Published February 18, 2014
Grocery chain Wegmans is looking to serve alcoholic beverages at its Northborough, Massachusetts location – and some nearby small businesses are calling foul.
A bill currently under review by the Massachusetts House would allow the Northborough-based Wegmans to serve alcoholic beverages on-premises, in addition to selling packaged alcohol to go. The New York-based chain, known for its large cafes, opened the Northborough, Massachusetts location in 2011.
“We just want our customers eating in our café to, if they want to, order a glass of wine or beer or margarita with their meal,” says Wegmans spokesperson Jo Natale.
“Our model is unique because we have a much larger restaurant operation than most retailers. We’re not out to hurt anyone’s business,” says Natale. She says the Northborough location’s café seats 300 people. Wegmans is opening two more Massachusetts locations in 2014, in Newton and Burlington.
But some Massachusetts-based small business advocates and owners say the move could hurt independent liquor stores and restaurants.
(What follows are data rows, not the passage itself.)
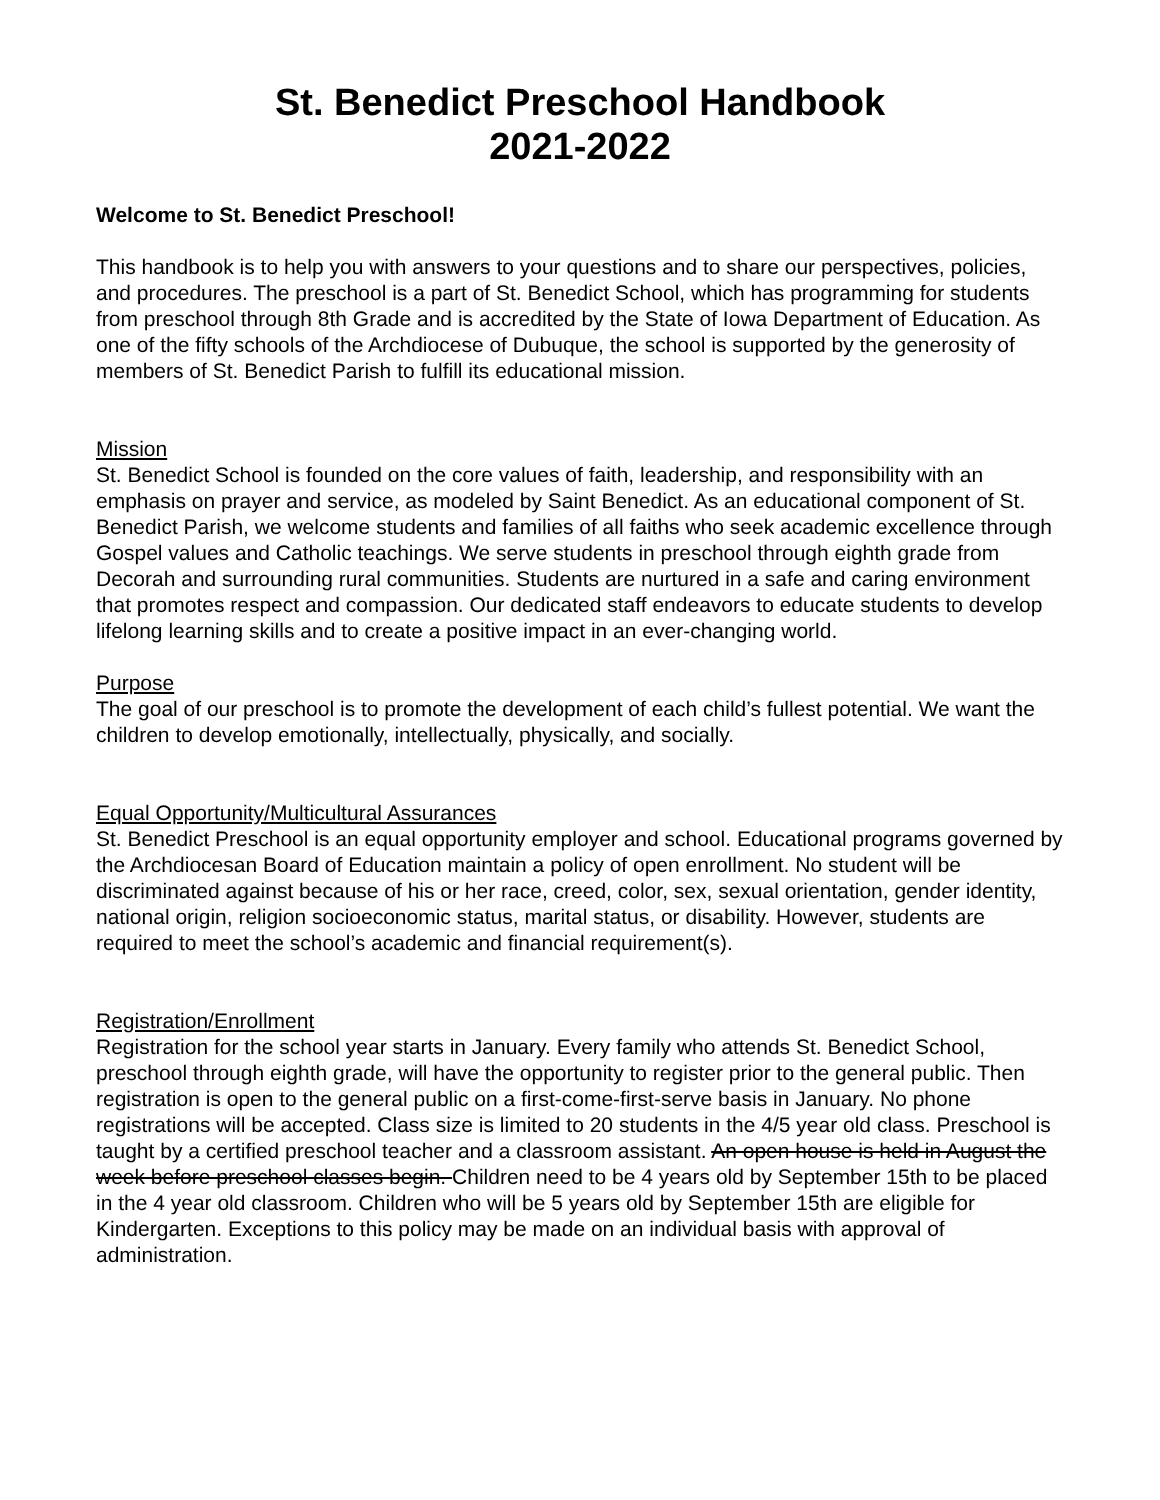St. Benedict Preschool Handbook
2021-2022
Welcome to St. Benedict Preschool!
This handbook is to help you with answers to your questions and to share our perspectives, policies, and procedures. The preschool is a part of St. Benedict School, which has programming for students from preschool through 8th Grade and is accredited by the State of Iowa Department of Education. As one of the fifty schools of the Archdiocese of Dubuque, the school is supported by the generosity of members of St. Benedict Parish to fulfill its educational mission.
Mission
St. Benedict School is founded on the core values of faith, leadership, and responsibility with an emphasis on prayer and service, as modeled by Saint Benedict. As an educational component of St. Benedict Parish, we welcome students and families of all faiths who seek academic excellence through Gospel values and Catholic teachings. We serve students in preschool through eighth grade from Decorah and surrounding rural communities. Students are nurtured in a safe and caring environment that promotes respect and compassion. Our dedicated staff endeavors to educate students to develop lifelong learning skills and to create a positive impact in an ever-changing world.
Purpose
The goal of our preschool is to promote the development of each child’s fullest potential. We want the children to develop emotionally, intellectually, physically, and socially.
Equal Opportunity/Multicultural Assurances
St. Benedict Preschool is an equal opportunity employer and school. Educational programs governed by the Archdiocesan Board of Education maintain a policy of open enrollment. No student will be discriminated against because of his or her race, creed, color, sex, sexual orientation, gender identity, national origin, religion socioeconomic status, marital status, or disability. However, students are required to meet the school’s academic and financial requirement(s).
Registration/Enrollment
Registration for the school year starts in January. Every family who attends St. Benedict School, preschool through eighth grade, will have the opportunity to register prior to the general public. Then registration is open to the general public on a first-come-first-serve basis in January. No phone registrations will be accepted. Class size is limited to 20 students in the 4/5 year old class. Preschool is taught by a certified preschool teacher and a classroom assistant. An open house is held in August the week before preschool classes begin. Children need to be 4 years old by September 15th to be placed in the 4 year old classroom. Children who will be 5 years old by September 15th are eligible for Kindergarten. Exceptions to this policy may be made on an individual basis with approval of administration.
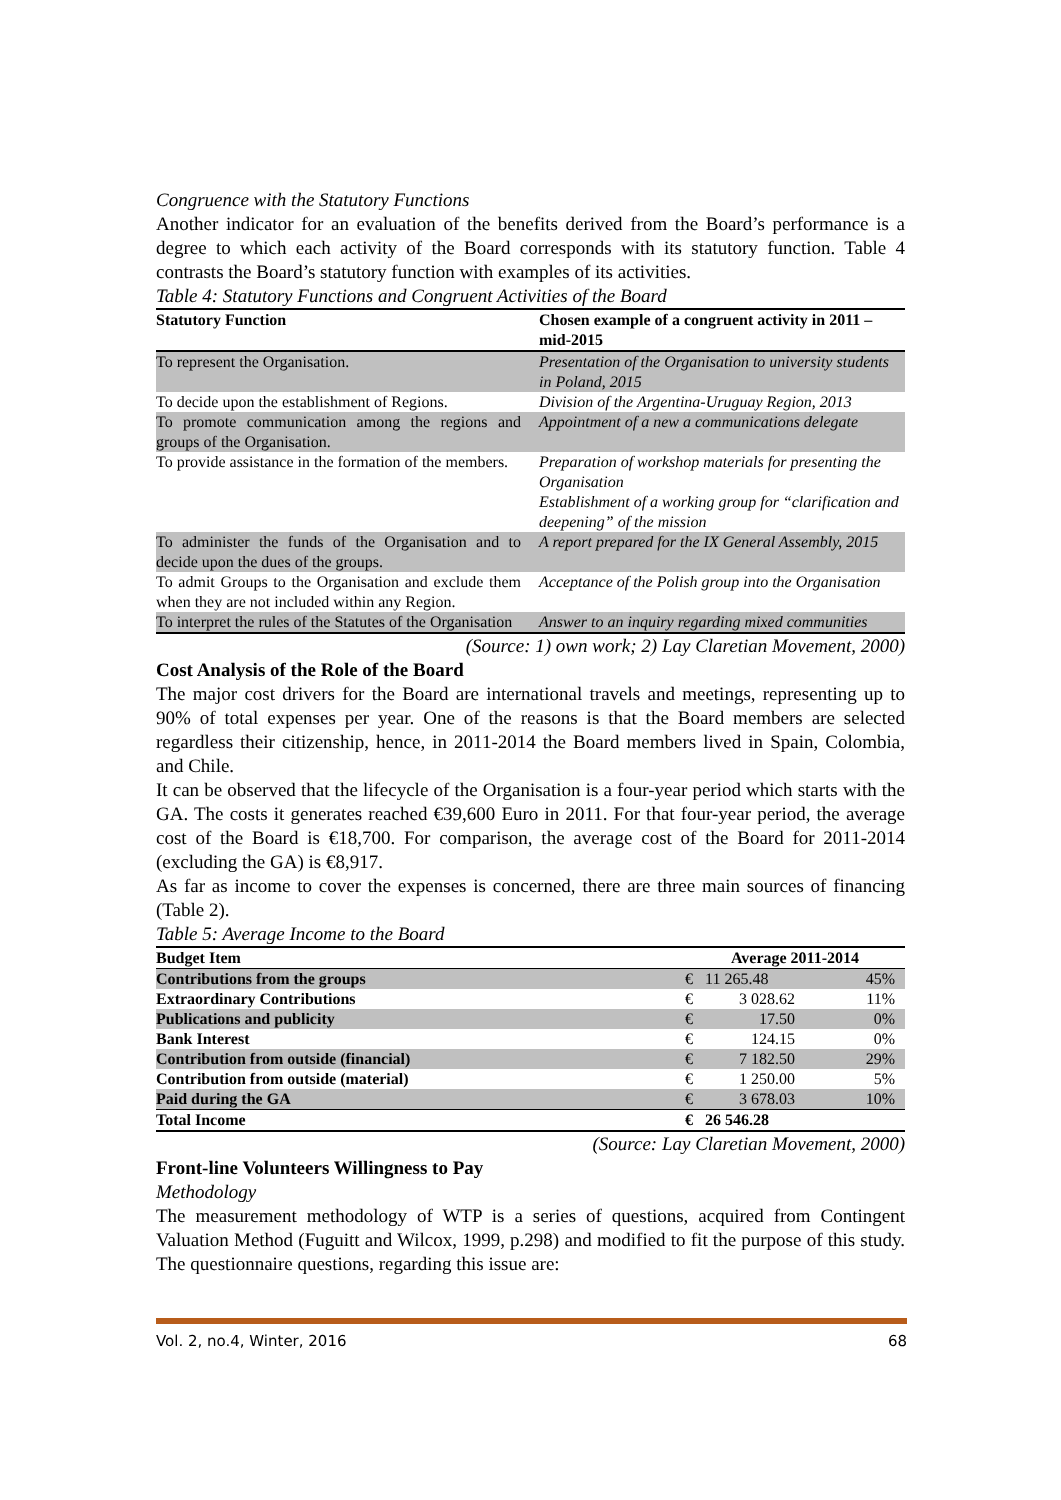Congruence with the Statutory Functions
Another indicator for an evaluation of the benefits derived from the Board’s performance is a degree to which each activity of the Board corresponds with its statutory function. Table 4 contrasts the Board’s statutory function with examples of its activities.
Table 4: Statutory Functions and Congruent Activities of the Board
| Statutory Function | Chosen example of a congruent activity in 2011 – mid-2015 |
| --- | --- |
| To represent the Organisation. | Presentation of the Organisation to university students in Poland, 2015 |
| To decide upon the establishment of Regions. | Division of the Argentina-Uruguay Region, 2013 |
| To promote communication among the regions and groups of the Organisation. | Appointment of a new a communications delegate |
| To provide assistance in the formation of the members. | Preparation of workshop materials for presenting the Organisation Establishment of a working group for “clarification and deepening” of the mission |
| To administer the funds of the Organisation and to decide upon the dues of the groups. | A report prepared for the IX General Assembly, 2015 |
| To admit Groups to the Organisation and exclude them when they are not included within any Region. | Acceptance of the Polish group into the Organisation |
| To interpret the rules of the Statutes of the Organisation | Answer to an inquiry regarding mixed communities |
(Source: 1) own work; 2) Lay Claretian Movement, 2000)
Cost Analysis of the Role of the Board
The major cost drivers for the Board are international travels and meetings, representing up to 90% of total expenses per year. One of the reasons is that the Board members are selected regardless their citizenship, hence, in 2011-2014 the Board members lived in Spain, Colombia, and Chile.
It can be observed that the lifecycle of the Organisation is a four-year period which starts with the GA. The costs it generates reached €39,600 Euro in 2011. For that four-year period, the average cost of the Board is €18,700. For comparison, the average cost of the Board for 2011-2014 (excluding the GA) is €8,917.
As far as income to cover the expenses is concerned, there are three main sources of financing (Table 2).
Table 5: Average Income to the Board
| Budget Item | Average 2011-2014 | | |
| --- | --- | --- | --- |
| Contributions from the groups | € | 11 265.48 | 45% |
| Extraordinary Contributions | € | 3 028.62 | 11% |
| Publications and publicity | € | 17.50 | 0% |
| Bank Interest | € | 124.15 | 0% |
| Contribution from outside (financial) | € | 7 182.50 | 29% |
| Contribution from outside (material) | € | 1 250.00 | 5% |
| Paid during the GA | € | 3 678.03 | 10% |
| Total Income | € | 26 546.28 | |
(Source: Lay Claretian Movement, 2000)
Front-line Volunteers Willingness to Pay
Methodology
The measurement methodology of WTP is a series of questions, acquired from Contingent Valuation Method (Fuguitt and Wilcox, 1999, p.298) and modified to fit the purpose of this study. The questionnaire questions, regarding this issue are:
Vol. 2, no.4, Winter, 2016 68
“Wegmans is a huge national corporation coming into this market and asking for an extraordinary privilege. No restaurant has that right, no liquor store has that right and no supermarket stakeholder here has that right,” says Restaurant and Business Alliance President Dave Andelman. The RABA released a statement last week opposing the bill.
Andelman says the bill, if passed, could burn Bay State restaurant owners (the meals tax is 7% in the state of Massachusetts).
“Restaurants really have been hit with a perfect storm of negative conditions in the middle of a recession. The meals tax was raised from 5% to 7%, and a lot of restaurants taking credit cards pay 3% in processing fees. They’re already losing 10% off the top,” says Andelman.
Some local entrepreneurs share the concerns.
“Of course it will have an effect on my business and restaurants,” says Victor Fayad, owner of nearby Westborough’s DiVine Wine and Spirits. “People are looking to save a penny – times are tough. They’ll drive an extra mile to save a couple of dollars."
Fayad says he feels brushed under the rug by state lawmakers.
“The state needs money. They don’t care about small business,” he says.
Others find fault in the principle of the matter – changing the rules for a big corporation.
“The whole problem over the years is that big businesses [and] big chains come into town and get anything they want,” says Tony Tomaiolo, owner of Northborough restaurant AJ Tomaiolos.
Though Tomaiolo says his restaurant will be able to hold its own if Wegmans starts serving adult beverages.
“If people want good dining and a good cocktail, they’re not going to go to a chain that’s just alright … We do a better job with quality wines and we pour really good drinks,” says Tomaiolo.
Westborough restaurant owner Joe Antonio, of JP’s Restaurant and Pub, seconds the sentiment.
“I don’t think it will make that big of a difference … but every other liquor license affects the business,” says Antonio. “It used to be one per thousand, and you had to buy [a liquor license] … I don’t like that they can create new licenses.”